## Pasaje citado
□ □ □ □ □ □ □
Una de las singularidades de América Latina –quizás la que en definitiva determina nuestros atavismos, éxitos y fracasos–, es que a diferencia de Europa y Estados Unidos, pero también a diferencia de Asia y África, la primera tarea que debió imponerse el Estado Nación aquí, fue la de inventar un pueblo.
En Europa el surgimiento Estado Nación fue resultado, producto o consecuencia de la existencia de pueblos históricos. No quiero decir con ello que el proceso no conllevase violencias, arbitrariedades e imposiciones de todo tipo, pero la institucionalidad del Estado Nación “surgió” ahí donde existían pueblos con siglos de antigüedad y convivencia. En los casos de África y de Asia el asunto es muy distinto, pues si bien el Estado fue impuesto como producto de la ocupación colonial europea, también preexistían ahí pueblos históricos, que luego de la descolonización han tratado con distinto éxito de “apropiarse” de la institucionalidad del Estado Nacional adaptándola a sus características y particularidades.
Pero en América Latina la situación es muy otra.
Durante la prolongada ocupación colonial, la pueblos históricos fueron, casi en todas partes, aniquilados, desmembrados o, en el mejor de las casos, confinados a una suerte de exilio en los sitios más remotos de la geografía. Lejos de imponerse como un corsé o como una máscara a los pueblos históricos, la ocupación colonial destruyó aquí casi por completo a los pueblos y comunidades que existían, erigiéndose sobre sus ruinas el edificio colonial.
La independencia de España tuvo una clara inspiración ideológica en las ideas de la Ilustración, y las élites latinoamericanas encontraron de lo más natural organizar los territorios recién emancipados bajo el modelo republicano (o federal, da lo mismo) del Estado Nación.
Pero lejos de existir pueblos que pudieran identificarse de alguna forma con la naciente institucionalidad o apropiarse de ella, convivían aquí los sobrevivientes de innumerables violencias: la violencia de la destrucción de los pueblos nativos, la violencia del comercio de esclavos africanos, así como muchos sobrevivientes de la violencia en las metrópolis coloniales: “segundones” víctimas de las leyes del mayorazgo, descendientes de judíos y de árabes, campesinos pobres emigrados, etc. Más grave aún, estas poblaciones habían convivido durante el coloniaje bajo un modelo de organización social rígidamente jerarquizado y de inspiración racista.
□ □ □ □ □ □ □
## Líneas mostradas
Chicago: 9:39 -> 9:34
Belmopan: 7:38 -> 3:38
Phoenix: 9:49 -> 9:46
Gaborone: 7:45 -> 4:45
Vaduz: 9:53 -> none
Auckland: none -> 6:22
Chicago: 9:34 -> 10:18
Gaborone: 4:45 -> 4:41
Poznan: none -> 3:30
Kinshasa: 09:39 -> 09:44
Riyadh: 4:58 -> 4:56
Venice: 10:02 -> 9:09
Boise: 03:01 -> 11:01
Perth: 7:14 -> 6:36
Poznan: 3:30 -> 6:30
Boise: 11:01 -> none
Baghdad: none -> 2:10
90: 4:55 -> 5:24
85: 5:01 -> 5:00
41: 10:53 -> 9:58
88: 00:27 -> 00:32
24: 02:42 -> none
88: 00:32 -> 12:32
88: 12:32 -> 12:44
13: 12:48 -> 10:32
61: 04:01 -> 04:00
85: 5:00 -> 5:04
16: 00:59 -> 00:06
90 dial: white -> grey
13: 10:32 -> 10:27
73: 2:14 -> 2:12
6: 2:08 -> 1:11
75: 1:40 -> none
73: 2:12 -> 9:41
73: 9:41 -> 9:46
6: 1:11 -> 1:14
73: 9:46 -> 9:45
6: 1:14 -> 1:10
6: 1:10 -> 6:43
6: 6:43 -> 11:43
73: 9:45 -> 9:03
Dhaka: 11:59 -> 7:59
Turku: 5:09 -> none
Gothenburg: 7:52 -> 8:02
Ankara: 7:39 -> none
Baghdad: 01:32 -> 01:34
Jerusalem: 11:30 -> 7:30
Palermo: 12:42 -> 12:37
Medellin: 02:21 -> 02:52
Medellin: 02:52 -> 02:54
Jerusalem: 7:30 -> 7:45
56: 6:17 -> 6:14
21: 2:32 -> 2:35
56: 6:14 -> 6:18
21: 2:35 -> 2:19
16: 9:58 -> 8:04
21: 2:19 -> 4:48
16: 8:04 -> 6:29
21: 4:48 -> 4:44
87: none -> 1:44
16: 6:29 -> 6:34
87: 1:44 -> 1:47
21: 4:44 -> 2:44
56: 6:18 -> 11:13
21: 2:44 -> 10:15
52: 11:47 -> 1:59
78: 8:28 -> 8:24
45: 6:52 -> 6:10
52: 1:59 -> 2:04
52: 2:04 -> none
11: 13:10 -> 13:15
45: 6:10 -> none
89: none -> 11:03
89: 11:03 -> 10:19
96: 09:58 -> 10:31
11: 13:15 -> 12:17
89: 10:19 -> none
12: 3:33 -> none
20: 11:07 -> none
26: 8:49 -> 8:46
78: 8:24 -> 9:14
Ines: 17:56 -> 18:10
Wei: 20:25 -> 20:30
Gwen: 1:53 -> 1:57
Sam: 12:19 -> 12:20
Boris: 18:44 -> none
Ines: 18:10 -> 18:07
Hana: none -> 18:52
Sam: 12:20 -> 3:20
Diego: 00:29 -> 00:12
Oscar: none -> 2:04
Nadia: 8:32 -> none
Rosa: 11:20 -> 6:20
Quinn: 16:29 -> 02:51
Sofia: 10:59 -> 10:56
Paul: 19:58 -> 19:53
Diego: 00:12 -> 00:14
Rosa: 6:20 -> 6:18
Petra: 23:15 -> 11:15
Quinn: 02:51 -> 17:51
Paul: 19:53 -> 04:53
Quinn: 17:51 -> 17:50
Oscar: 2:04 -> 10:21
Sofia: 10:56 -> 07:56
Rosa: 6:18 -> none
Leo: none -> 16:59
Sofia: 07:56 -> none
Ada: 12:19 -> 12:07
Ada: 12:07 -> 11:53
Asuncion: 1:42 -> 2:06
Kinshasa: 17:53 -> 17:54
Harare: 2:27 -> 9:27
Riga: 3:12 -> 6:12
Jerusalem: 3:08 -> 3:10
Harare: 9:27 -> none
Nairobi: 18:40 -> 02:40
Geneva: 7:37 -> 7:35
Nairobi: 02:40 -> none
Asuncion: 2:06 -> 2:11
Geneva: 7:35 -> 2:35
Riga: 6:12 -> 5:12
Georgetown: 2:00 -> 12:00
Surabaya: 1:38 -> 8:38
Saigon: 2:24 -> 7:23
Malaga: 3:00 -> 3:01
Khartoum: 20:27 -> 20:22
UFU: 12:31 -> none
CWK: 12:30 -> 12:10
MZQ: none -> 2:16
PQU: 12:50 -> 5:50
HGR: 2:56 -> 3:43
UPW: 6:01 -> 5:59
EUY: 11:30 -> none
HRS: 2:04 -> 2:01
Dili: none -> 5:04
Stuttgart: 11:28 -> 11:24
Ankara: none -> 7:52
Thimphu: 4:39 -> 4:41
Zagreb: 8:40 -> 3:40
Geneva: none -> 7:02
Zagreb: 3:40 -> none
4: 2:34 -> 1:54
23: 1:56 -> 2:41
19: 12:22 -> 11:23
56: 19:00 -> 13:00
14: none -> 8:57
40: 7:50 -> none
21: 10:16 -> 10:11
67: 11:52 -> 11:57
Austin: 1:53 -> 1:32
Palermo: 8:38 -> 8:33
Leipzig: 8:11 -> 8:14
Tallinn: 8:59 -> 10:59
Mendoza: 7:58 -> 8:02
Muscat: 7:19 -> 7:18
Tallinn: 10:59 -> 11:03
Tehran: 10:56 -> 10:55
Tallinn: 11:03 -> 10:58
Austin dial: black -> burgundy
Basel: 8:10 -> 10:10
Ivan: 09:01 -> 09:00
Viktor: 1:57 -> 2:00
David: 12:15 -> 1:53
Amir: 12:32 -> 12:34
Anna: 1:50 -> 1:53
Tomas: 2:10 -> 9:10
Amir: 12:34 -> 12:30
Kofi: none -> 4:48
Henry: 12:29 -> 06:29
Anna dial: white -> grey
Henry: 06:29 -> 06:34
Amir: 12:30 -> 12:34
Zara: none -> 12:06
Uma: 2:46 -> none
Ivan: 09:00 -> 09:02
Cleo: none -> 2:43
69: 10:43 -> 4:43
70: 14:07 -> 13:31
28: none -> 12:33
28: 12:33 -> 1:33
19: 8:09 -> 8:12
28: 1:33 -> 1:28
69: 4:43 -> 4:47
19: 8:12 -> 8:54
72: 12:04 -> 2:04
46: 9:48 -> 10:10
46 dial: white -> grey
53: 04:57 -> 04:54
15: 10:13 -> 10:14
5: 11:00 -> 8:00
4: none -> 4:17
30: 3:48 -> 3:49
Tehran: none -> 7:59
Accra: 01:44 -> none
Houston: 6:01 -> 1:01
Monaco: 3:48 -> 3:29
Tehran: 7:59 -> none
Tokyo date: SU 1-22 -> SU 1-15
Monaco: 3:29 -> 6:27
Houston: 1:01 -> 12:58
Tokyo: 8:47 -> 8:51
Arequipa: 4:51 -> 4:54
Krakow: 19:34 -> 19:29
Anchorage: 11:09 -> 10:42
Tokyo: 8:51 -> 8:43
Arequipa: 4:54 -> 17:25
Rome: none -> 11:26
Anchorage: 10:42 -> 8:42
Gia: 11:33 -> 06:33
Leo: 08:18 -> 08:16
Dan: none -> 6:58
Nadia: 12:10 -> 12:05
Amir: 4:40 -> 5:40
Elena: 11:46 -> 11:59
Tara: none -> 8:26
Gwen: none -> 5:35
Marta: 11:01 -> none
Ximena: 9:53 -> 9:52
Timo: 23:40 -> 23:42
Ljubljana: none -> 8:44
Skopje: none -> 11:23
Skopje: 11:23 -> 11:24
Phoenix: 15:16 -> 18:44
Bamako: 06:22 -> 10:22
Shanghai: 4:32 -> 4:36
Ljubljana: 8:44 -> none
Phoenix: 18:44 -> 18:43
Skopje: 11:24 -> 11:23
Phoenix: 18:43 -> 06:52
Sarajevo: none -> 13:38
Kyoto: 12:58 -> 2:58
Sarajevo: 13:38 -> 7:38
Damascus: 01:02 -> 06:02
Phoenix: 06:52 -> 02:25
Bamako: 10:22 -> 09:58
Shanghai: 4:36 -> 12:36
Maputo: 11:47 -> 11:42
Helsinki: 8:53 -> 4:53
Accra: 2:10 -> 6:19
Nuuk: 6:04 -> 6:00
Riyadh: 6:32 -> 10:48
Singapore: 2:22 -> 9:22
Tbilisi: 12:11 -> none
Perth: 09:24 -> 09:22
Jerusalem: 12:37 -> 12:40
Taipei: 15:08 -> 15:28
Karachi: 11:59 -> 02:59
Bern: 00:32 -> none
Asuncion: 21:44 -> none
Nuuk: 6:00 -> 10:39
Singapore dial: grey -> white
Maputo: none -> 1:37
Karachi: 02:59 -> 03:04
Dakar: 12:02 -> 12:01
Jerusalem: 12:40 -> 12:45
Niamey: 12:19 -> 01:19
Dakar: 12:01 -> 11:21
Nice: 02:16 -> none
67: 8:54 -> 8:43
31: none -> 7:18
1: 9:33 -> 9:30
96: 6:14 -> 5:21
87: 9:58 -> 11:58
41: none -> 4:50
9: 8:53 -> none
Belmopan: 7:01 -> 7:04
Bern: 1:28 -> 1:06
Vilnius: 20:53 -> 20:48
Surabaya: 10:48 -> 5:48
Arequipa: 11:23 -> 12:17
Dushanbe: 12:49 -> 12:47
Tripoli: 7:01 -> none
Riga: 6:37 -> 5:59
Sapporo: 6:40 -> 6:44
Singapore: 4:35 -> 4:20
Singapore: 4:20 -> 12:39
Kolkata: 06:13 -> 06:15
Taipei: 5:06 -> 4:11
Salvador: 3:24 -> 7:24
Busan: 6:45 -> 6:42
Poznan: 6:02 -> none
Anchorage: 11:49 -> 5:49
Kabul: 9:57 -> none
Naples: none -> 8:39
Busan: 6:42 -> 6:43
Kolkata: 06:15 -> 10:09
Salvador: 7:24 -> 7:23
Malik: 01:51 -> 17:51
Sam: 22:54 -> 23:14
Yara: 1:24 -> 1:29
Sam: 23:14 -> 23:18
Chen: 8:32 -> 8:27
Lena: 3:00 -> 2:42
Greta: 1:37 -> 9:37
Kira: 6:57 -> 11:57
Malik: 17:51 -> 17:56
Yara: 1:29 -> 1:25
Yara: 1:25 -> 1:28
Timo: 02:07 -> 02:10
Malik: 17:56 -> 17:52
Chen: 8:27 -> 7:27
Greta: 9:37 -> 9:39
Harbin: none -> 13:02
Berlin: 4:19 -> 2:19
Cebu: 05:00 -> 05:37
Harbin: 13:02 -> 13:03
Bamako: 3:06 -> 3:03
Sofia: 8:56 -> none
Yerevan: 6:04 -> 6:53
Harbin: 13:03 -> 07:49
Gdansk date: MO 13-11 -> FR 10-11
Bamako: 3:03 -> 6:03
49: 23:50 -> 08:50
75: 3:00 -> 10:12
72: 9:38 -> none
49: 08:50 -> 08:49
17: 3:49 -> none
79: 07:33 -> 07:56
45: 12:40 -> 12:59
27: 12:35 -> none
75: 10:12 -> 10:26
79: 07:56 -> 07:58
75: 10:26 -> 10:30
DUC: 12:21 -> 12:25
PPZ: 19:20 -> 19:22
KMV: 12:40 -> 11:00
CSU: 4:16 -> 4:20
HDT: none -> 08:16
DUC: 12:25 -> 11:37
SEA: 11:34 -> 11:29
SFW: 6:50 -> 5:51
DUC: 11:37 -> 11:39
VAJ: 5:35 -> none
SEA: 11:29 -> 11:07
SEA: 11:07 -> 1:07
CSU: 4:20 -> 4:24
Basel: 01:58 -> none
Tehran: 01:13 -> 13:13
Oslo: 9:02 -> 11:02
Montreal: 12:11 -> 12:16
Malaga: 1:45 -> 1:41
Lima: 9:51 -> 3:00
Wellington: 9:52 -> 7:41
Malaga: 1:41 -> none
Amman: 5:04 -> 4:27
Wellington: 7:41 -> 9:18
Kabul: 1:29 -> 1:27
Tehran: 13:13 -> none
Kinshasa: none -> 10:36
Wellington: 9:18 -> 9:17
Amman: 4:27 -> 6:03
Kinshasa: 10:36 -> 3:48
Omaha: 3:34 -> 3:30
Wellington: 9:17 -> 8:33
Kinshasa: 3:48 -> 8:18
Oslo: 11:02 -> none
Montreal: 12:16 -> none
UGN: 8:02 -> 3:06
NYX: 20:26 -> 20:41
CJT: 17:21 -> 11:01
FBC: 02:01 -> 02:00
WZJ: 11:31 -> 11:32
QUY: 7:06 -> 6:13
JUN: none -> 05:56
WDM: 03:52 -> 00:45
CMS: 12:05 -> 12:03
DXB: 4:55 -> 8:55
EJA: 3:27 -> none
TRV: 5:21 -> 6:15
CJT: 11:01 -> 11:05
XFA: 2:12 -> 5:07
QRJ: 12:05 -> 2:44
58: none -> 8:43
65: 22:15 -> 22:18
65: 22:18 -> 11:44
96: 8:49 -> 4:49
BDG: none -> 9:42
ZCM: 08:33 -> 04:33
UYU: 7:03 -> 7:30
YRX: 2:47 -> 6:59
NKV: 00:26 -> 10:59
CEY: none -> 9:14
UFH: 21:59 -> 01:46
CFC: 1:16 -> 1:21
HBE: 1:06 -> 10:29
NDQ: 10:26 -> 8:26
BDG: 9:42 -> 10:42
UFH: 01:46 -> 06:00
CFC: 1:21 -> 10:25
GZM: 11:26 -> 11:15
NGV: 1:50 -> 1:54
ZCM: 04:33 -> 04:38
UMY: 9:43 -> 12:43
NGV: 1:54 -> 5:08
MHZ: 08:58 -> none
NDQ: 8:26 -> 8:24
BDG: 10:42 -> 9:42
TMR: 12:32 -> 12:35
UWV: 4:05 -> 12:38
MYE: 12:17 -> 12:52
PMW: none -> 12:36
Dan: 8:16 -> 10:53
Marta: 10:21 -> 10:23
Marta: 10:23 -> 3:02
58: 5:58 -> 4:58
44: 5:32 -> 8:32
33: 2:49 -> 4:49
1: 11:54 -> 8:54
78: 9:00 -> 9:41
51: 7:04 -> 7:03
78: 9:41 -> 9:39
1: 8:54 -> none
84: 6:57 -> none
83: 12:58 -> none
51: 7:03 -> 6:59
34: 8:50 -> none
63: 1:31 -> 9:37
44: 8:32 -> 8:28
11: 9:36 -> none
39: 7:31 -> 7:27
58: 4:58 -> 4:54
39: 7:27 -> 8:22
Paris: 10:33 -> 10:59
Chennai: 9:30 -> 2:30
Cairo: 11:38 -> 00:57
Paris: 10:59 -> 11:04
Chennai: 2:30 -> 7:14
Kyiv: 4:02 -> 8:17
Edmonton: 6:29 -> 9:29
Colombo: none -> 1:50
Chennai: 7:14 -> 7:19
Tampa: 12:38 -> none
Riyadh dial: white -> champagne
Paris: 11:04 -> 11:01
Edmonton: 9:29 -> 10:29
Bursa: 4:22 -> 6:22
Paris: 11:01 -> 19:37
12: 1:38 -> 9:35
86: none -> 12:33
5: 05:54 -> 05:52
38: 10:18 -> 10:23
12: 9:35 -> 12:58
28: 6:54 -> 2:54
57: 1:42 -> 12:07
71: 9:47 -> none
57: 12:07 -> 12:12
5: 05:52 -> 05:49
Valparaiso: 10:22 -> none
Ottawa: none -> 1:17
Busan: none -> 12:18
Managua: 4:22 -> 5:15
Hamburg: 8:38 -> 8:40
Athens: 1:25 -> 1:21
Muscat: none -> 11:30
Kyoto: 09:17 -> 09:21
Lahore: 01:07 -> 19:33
□ □ □ □ □ □ □
## Tareas pendientes
- a) Reproduzca textualmente el fragmento del pasaje citado que va desde "En Europa el" hasta "es muy otra.", ambos incluidos.
- b) Según el pasaje citado, ¿cuál fue la primera tarea que debió imponerse el Estado Nación en América Latina?
Responda basándose únicamente en el pasaje citado.

## Ejercicio resuelto
- a)
En Europa el surgimiento Estado Nación fue resultado, producto o consecuencia de la existencia de pueblos históricos. No quiero decir con ello que el proceso no conllevase violencias, arbitrariedades e imposiciones de todo tipo, pero la institucionalidad del Estado Nación “surgió” ahí donde existían pueblos con siglos de antigüedad y convivencia. En los casos de África y de Asia el asunto es muy distinto, pues si bien el Estado fue impuesto como producto de la ocupación colonial europea, también preexistían ahí pueblos históricos, que luego de la descolonización han tratado con distinto éxito de “apropiarse” de la institucionalidad del Estado Nacional adaptándola a sus características y particularidades.
Pero en América Latina la situación es muy otra.

- b) La de inventar un pueblo.